(ENTRIES SHOWN)
------------------------------------------------

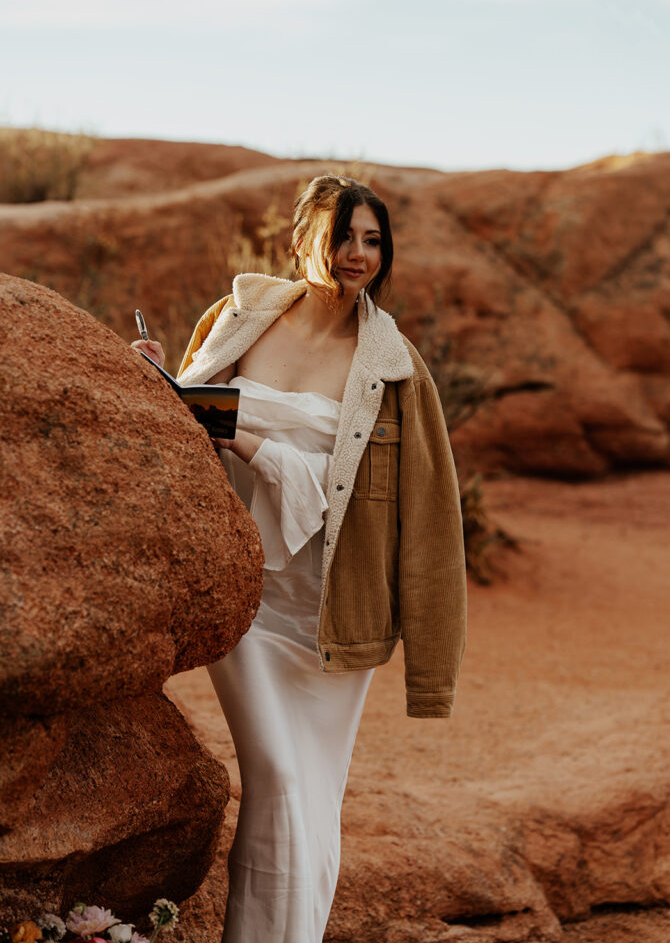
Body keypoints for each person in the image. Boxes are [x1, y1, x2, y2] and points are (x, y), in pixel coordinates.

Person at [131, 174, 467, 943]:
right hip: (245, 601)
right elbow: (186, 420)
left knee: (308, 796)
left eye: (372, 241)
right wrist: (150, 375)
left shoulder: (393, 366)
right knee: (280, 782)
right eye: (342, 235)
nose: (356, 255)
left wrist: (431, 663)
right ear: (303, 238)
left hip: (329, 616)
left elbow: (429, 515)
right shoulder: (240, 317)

------------------------------------------------

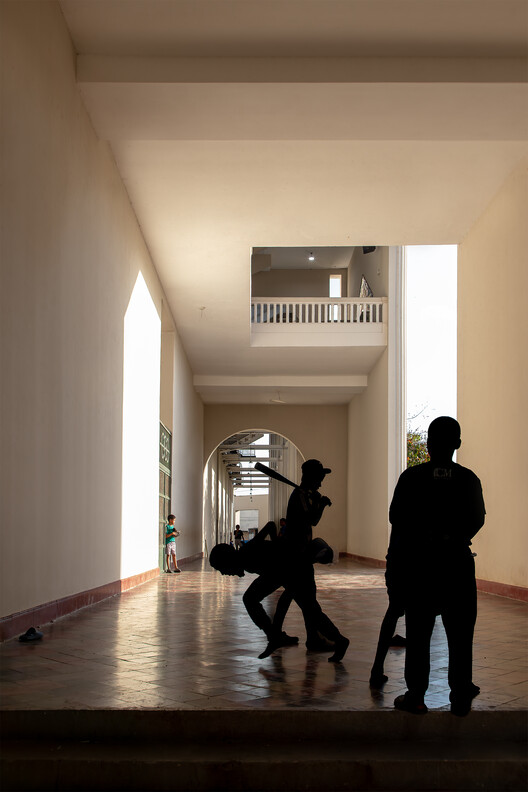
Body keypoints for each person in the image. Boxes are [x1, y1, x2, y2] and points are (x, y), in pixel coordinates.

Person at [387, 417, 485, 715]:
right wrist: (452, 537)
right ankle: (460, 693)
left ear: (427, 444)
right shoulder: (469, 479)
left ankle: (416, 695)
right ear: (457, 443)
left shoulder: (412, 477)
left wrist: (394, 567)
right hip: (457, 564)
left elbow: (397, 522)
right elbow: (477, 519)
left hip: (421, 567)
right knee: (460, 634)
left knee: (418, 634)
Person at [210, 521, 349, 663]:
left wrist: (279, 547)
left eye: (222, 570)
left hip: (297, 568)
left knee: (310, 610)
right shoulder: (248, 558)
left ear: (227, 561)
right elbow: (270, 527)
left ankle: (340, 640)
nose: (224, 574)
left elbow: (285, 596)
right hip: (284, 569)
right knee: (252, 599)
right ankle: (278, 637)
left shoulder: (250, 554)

------------------------------------------------

(EXERCISE)
What is needed is the number of lines in the data that hold the word "ankle", and nothing more.

(TASK RESULT)
4